Newcastle's lockout laws have been placed back on the agenda.
A NSW Parliamentary committee examining Sydney's "night-time economy" recommended on Monday that the NSW government consider reviewing Newcastle's licensing conditions.
It was the last of 40 recommendations that the committee made in a 126-page report, titled Sydney's Night-Time Economy.
The focus was clearly on Sydney, but it was notable that Newcastle was included at the report's end.
The committee acknowledged that the lockout laws introduced in Sydney CBD and Kings Cross in 2014 were originally called the "Newcastle Solution".
The full story: Review of Sydney lockout laws opens door to Newcastle changes
This committee noted that this solution helped break the cycle of anti-social behaviour and reduce violence in these areas.
However, it recommended that lockout laws be scrapped in Sydney's CBD. The Kings Cross laws would remain in place.
"As a result of the 2014 laws, Sydney has an under-performing night-time economy. Deloittes estimates that Sydney is foregoing $16 billion a year," the report said.
"The NSW Government and stakeholders now need to take proactive steps to revitalise Sydney's night-time economy."
The exact wording of the recommendation regarding Newcastle stated: "If the Sydney lockout reforms are successful, the NSW government should give consideration to a review of Newcastle liquor licensing conditions and working with Newcastle City Council to rejuvenate the night-time economy and its economic importance for the Hunter".

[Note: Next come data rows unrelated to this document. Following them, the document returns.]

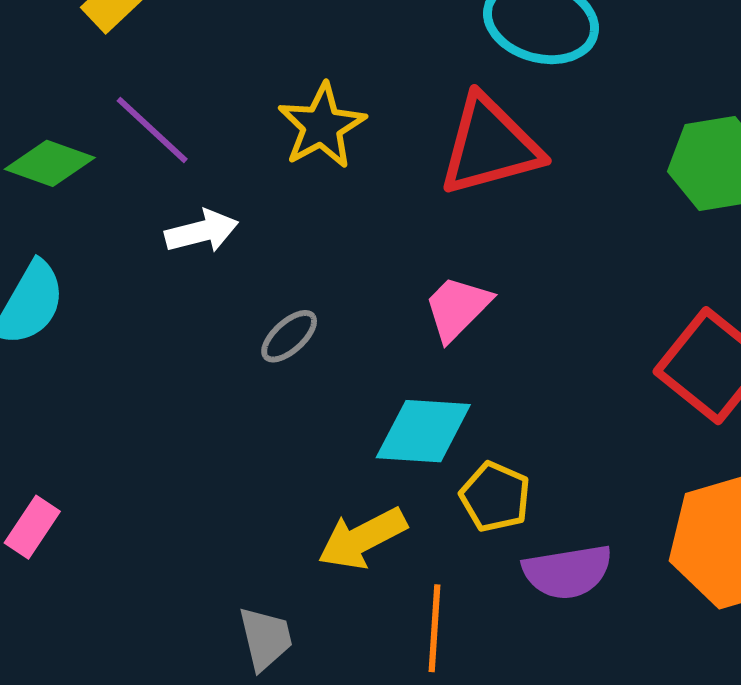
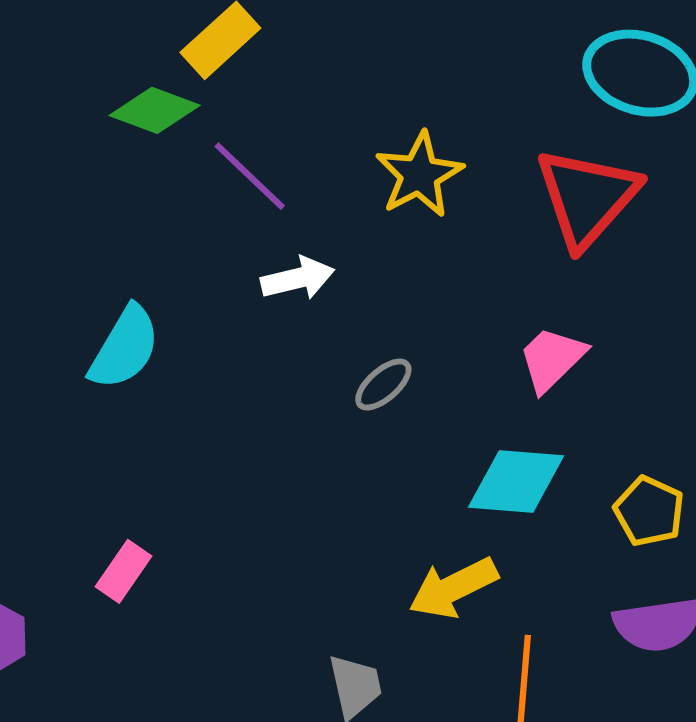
red triangle: (490, 146) -> (587, 197), turned -34
green diamond: (50, 163) -> (155, 110), moved
yellow pentagon: (495, 497) -> (649, 511), moved

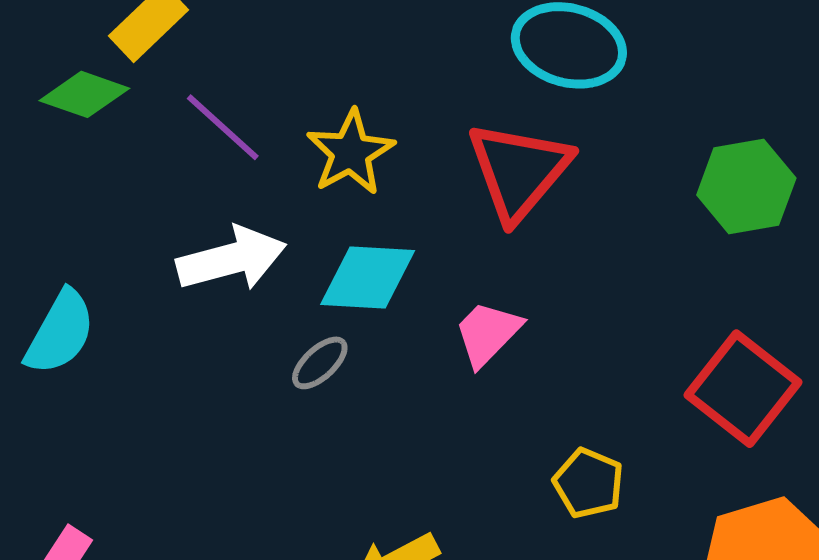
purple line: (250, 176) -> (223, 127), moved
white arrow: (298, 278) -> (231, 259), size x1.5
cyan diamond: (516, 481) -> (368, 278), moved

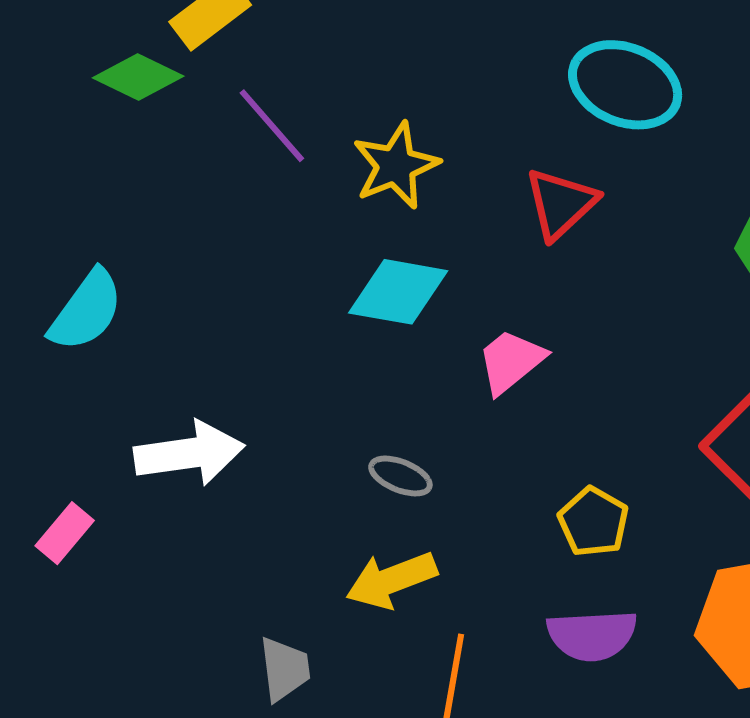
red triangle: (519, 171) -> (561, 203), size x0.7
white arrow: (231, 259) -> (189, 453), moved
gray ellipse: (320, 363) -> (400, 476), moved, turned 58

The committee was concerned that "the multi-billion dollar federal/state investment in Newcastle through outstanding projects like Honeysuckle and the city light rail has not yet realised the anticipated tourism and hospitality jobs in the night-time economy".
The report noted that restrictions and conditions were imposed on 14 licensed venues in Newcastle CBD in March 2008.
"These conditions were a result of a decision made by the Liquor Administration Board, following a series of complaints by NSW Police in July 2007," it said.
These complaints outlined violence and other anti-social behaviour, particularly during late-night trading. This was made worse by "patrons moving between venues and remaining outside in the streets".
In 2010, the laws were extended to six licensed premises in Hamilton.
The committee said the evidence it had received about the "impact of liquor licence restrictions on Sydney's night time economy" meant there "may be merit in the NSW government conducting a follow-up review of the current conditions in Newcastle".
The committee met informally with representatives from Newcastle City Council, NSW Police and the Hunter and Central Coast Development Corporation.
Powerful forces sit on both sides of the debate into Newcastle's lockout laws. These laws now appear much less certain.